### Records to process
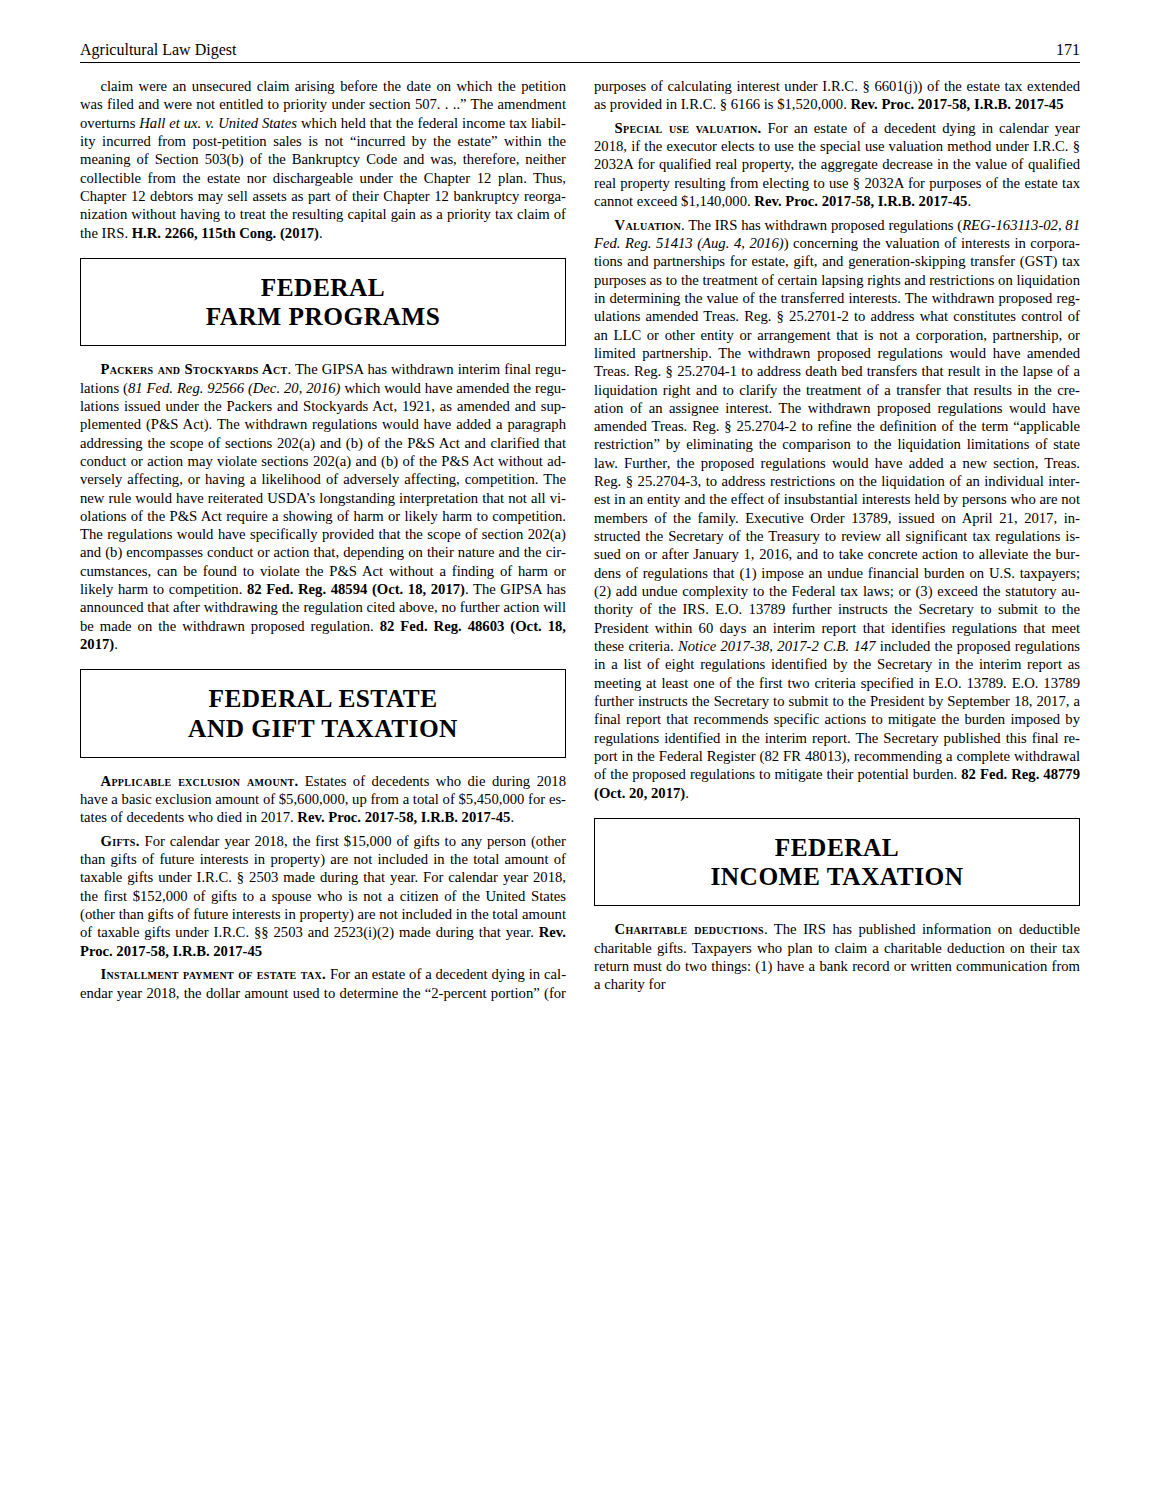Agricultural Law Digest 171
claim were an unsecured claim arising before the date on which the petition was filed and were not entitled to priority under section 507. . ..” The amendment overturns Hall et ux. v. United States which held that the federal income tax liability incurred from post-petition sales is not “incurred by the estate” within the meaning of Section 503(b) of the Bankruptcy Code and was, therefore, neither collectible from the estate nor dischargeable under the Chapter 12 plan. Thus, Chapter 12 debtors may sell assets as part of their Chapter 12 bankruptcy reorganization without having to treat the resulting capital gain as a priority tax claim of the IRS. H.R. 2266, 115th Cong. (2017).
FEDERAL
FARM PROGRAMS
Packers and Stockyards Act. The GIPSA has withdrawn interim final regulations (81 Fed. Reg. 92566 (Dec. 20, 2016) which would have amended the regulations issued under the Packers and Stockyards Act, 1921, as amended and supplemented (P&S Act). The withdrawn regulations would have added a paragraph addressing the scope of sections 202(a) and (b) of the P&S Act and clarified that conduct or action may violate sections 202(a) and (b) of the P&S Act without adversely affecting, or having a likelihood of adversely affecting, competition. The new rule would have reiterated USDA’s longstanding interpretation that not all violations of the P&S Act require a showing of harm or likely harm to competition. The regulations would have specifically provided that the scope of section 202(a) and (b) encompasses conduct or action that, depending on their nature and the circumstances, can be found to violate the P&S Act without a finding of harm or likely harm to competition. 82 Fed. Reg. 48594 (Oct. 18, 2017). The GIPSA has announced that after withdrawing the regulation cited above, no further action will be made on the withdrawn proposed regulation. 82 Fed. Reg. 48603 (Oct. 18, 2017).
FEDERAL ESTATE
AND GIFT TAXATION
Applicable exclusion amount. Estates of decedents who die during 2018 have a basic exclusion amount of $5,600,000, up from a total of $5,450,000 for estates of decedents who died in 2017. Rev. Proc. 2017-58, I.R.B. 2017-45.
Gifts. For calendar year 2018, the first $15,000 of gifts to any person (other than gifts of future interests in property) are not included in the total amount of taxable gifts under I.R.C. § 2503 made during that year. For calendar year 2018, the first $152,000 of gifts to a spouse who is not a citizen of the United States (other than gifts of future interests in property) are not included in the total amount of taxable gifts under I.R.C. §§ 2503 and 2523(i)(2) made during that year. Rev. Proc. 2017-58, I.R.B. 2017-45
Installment payment of estate tax. For an estate of a decedent dying in calendar year 2018, the dollar amount used to determine the “2-percent portion” (for purposes of calculating interest under I.R.C. § 6601(j)) of the estate tax extended as provided in I.R.C. § 6166 is $1,520,000. Rev. Proc. 2017-58, I.R.B. 2017-45
Special use valuation. For an estate of a decedent dying in calendar year 2018, if the executor elects to use the special use valuation method under I.R.C. § 2032A for qualified real property, the aggregate decrease in the value of qualified real property resulting from electing to use § 2032A for purposes of the estate tax cannot exceed $1,140,000. Rev. Proc. 2017-58, I.R.B. 2017-45.
Valuation. The IRS has withdrawn proposed regulations (REG-163113-02, 81 Fed. Reg. 51413 (Aug. 4, 2016)) concerning the valuation of interests in corporations and partnerships for estate, gift, and generation-skipping transfer (GST) tax purposes as to the treatment of certain lapsing rights and restrictions on liquidation in determining the value of the transferred interests. The withdrawn proposed regulations amended Treas. Reg. § 25.2701-2 to address what constitutes control of an LLC or other entity or arrangement that is not a corporation, partnership, or limited partnership. The withdrawn proposed regulations would have amended Treas. Reg. § 25.2704-1 to address death bed transfers that result in the lapse of a liquidation right and to clarify the treatment of a transfer that results in the creation of an assignee interest. The withdrawn proposed regulations would have amended Treas. Reg. § 25.2704-2 to refine the definition of the term “applicable restriction” by eliminating the comparison to the liquidation limitations of state law. Further, the proposed regulations would have added a new section, Treas. Reg. § 25.2704-3, to address restrictions on the liquidation of an individual interest in an entity and the effect of insubstantial interests held by persons who are not members of the family. Executive Order 13789, issued on April 21, 2017, instructed the Secretary of the Treasury to review all significant tax regulations issued on or after January 1, 2016, and to take concrete action to alleviate the burdens of regulations that (1) impose an undue financial burden on U.S. taxpayers; (2) add undue complexity to the Federal tax laws; or (3) exceed the statutory authority of the IRS. E.O. 13789 further instructs the Secretary to submit to the President within 60 days an interim report that identifies regulations that meet these criteria. Notice 2017-38, 2017-2 C.B. 147 included the proposed regulations in a list of eight regulations identified by the Secretary in the interim report as meeting at least one of the first two criteria specified in E.O. 13789. E.O. 13789 further instructs the Secretary to submit to the President by September 18, 2017, a final report that recommends specific actions to mitigate the burden imposed by regulations identified in the interim report. The Secretary published this final report in the Federal Register (82 FR 48013), recommending a complete withdrawal of the proposed regulations to mitigate their potential burden. 82 Fed. Reg. 48779 (Oct. 20, 2017).
FEDERAL
INCOME TAXATION
Charitable deductions. The IRS has published information on deductible charitable gifts. Taxpayers who plan to claim a charitable deduction on their tax return must do two things: (1) have a bank record or written communication from a charity for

### What to do
Output every line above exactly as it stands, and drop any picture.

### Exercise solution
Agricultural Law Digest 171
claim were an unsecured claim arising before the date on which the petition was filed and were not entitled to priority under section 507. . ..” The amendment overturns Hall et ux. v. United States which held that the federal income tax liability incurred from post-petition sales is not “incurred by the estate” within the meaning of Section 503(b) of the Bankruptcy Code and was, therefore, neither collectible from the estate nor dischargeable under the Chapter 12 plan. Thus, Chapter 12 debtors may sell assets as part of their Chapter 12 bankruptcy reorganization without having to treat the resulting capital gain as a priority tax claim of the IRS. H.R. 2266, 115th Cong. (2017).
FEDERAL
FARM PROGRAMS
Packers and Stockyards Act. The GIPSA has withdrawn interim final regulations (81 Fed. Reg. 92566 (Dec. 20, 2016) which would have amended the regulations issued under the Packers and Stockyards Act, 1921, as amended and supplemented (P&S Act). The withdrawn regulations would have added a paragraph addressing the scope of sections 202(a) and (b) of the P&S Act and clarified that conduct or action may violate sections 202(a) and (b) of the P&S Act without adversely affecting, or having a likelihood of adversely affecting, competition. The new rule would have reiterated USDA’s longstanding interpretation that not all violations of the P&S Act require a showing of harm or likely harm to competition. The regulations would have specifically provided that the scope of section 202(a) and (b) encompasses conduct or action that, depending on their nature and the circumstances, can be found to violate the P&S Act without a finding of harm or likely harm to competition. 82 Fed. Reg. 48594 (Oct. 18, 2017). The GIPSA has announced that after withdrawing the regulation cited above, no further action will be made on the withdrawn proposed regulation. 82 Fed. Reg. 48603 (Oct. 18, 2017).
FEDERAL ESTATE
AND GIFT TAXATION
Applicable exclusion amount. Estates of decedents who die during 2018 have a basic exclusion amount of $5,600,000, up from a total of $5,450,000 for estates of decedents who died in 2017. Rev. Proc. 2017-58, I.R.B. 2017-45.
Gifts. For calendar year 2018, the first $15,000 of gifts to any person (other than gifts of future interests in property) are not included in the total amount of taxable gifts under I.R.C. § 2503 made during that year. For calendar year 2018, the first $152,000 of gifts to a spouse who is not a citizen of the United States (other than gifts of future interests in property) are not included in the total amount of taxable gifts under I.R.C. §§ 2503 and 2523(i)(2) made during that year. Rev. Proc. 2017-58, I.R.B. 2017-45
Installment payment of estate tax. For an estate of a decedent dying in calendar year 2018, the dollar amount used to determine the “2-percent portion” (for purposes of calculating interest under I.R.C. § 6601(j)) of the estate tax extended as provided in I.R.C. § 6166 is $1,520,000. Rev. Proc. 2017-58, I.R.B. 2017-45
Special use valuation. For an estate of a decedent dying in calendar year 2018, if the executor elects to use the special use valuation method under I.R.C. § 2032A for qualified real property, the aggregate decrease in the value of qualified real property resulting from electing to use § 2032A for purposes of the estate tax cannot exceed $1,140,000. Rev. Proc. 2017-58, I.R.B. 2017-45.
Valuation. The IRS has withdrawn proposed regulations (REG-163113-02, 81 Fed. Reg. 51413 (Aug. 4, 2016)) concerning the valuation of interests in corporations and partnerships for estate, gift, and generation-skipping transfer (GST) tax purposes as to the treatment of certain lapsing rights and restrictions on liquidation in determining the value of the transferred interests. The withdrawn proposed regulations amended Treas. Reg. § 25.2701-2 to address what constitutes control of an LLC or other entity or arrangement that is not a corporation, partnership, or limited partnership. The withdrawn proposed regulations would have amended Treas. Reg. § 25.2704-1 to address death bed transfers that result in the lapse of a liquidation right and to clarify the treatment of a transfer that results in the creation of an assignee interest. The withdrawn proposed regulations would have amended Treas. Reg. § 25.2704-2 to refine the definition of the term “applicable restriction” by eliminating the comparison to the liquidation limitations of state law. Further, the proposed regulations would have added a new section, Treas. Reg. § 25.2704-3, to address restrictions on the liquidation of an individual interest in an entity and the effect of insubstantial interests held by persons who are not members of the family. Executive Order 13789, issued on April 21, 2017, instructed the Secretary of the Treasury to review all significant tax regulations issued on or after January 1, 2016, and to take concrete action to alleviate the burdens of regulations that (1) impose an undue financial burden on U.S. taxpayers; (2) add undue complexity to the Federal tax laws; or (3) exceed the statutory authority of the IRS. E.O. 13789 further instructs the Secretary to submit to the President within 60 days an interim report that identifies regulations that meet these criteria. Notice 2017-38, 2017-2 C.B. 147 included the proposed regulations in a list of eight regulations identified by the Secretary in the interim report as meeting at least one of the first two criteria specified in E.O. 13789. E.O. 13789 further instructs the Secretary to submit to the President by September 18, 2017, a final report that recommends specific actions to mitigate the burden imposed by regulations identified in the interim report. The Secretary published this final report in the Federal Register (82 FR 48013), recommending a complete withdrawal of the proposed regulations to mitigate their potential burden. 82 Fed. Reg. 48779 (Oct. 20, 2017).
FEDERAL
INCOME TAXATION
Charitable deductions. The IRS has published information on deductible charitable gifts. Taxpayers who plan to claim a charitable deduction on their tax return must do two things: (1) have a bank record or written communication from a charity for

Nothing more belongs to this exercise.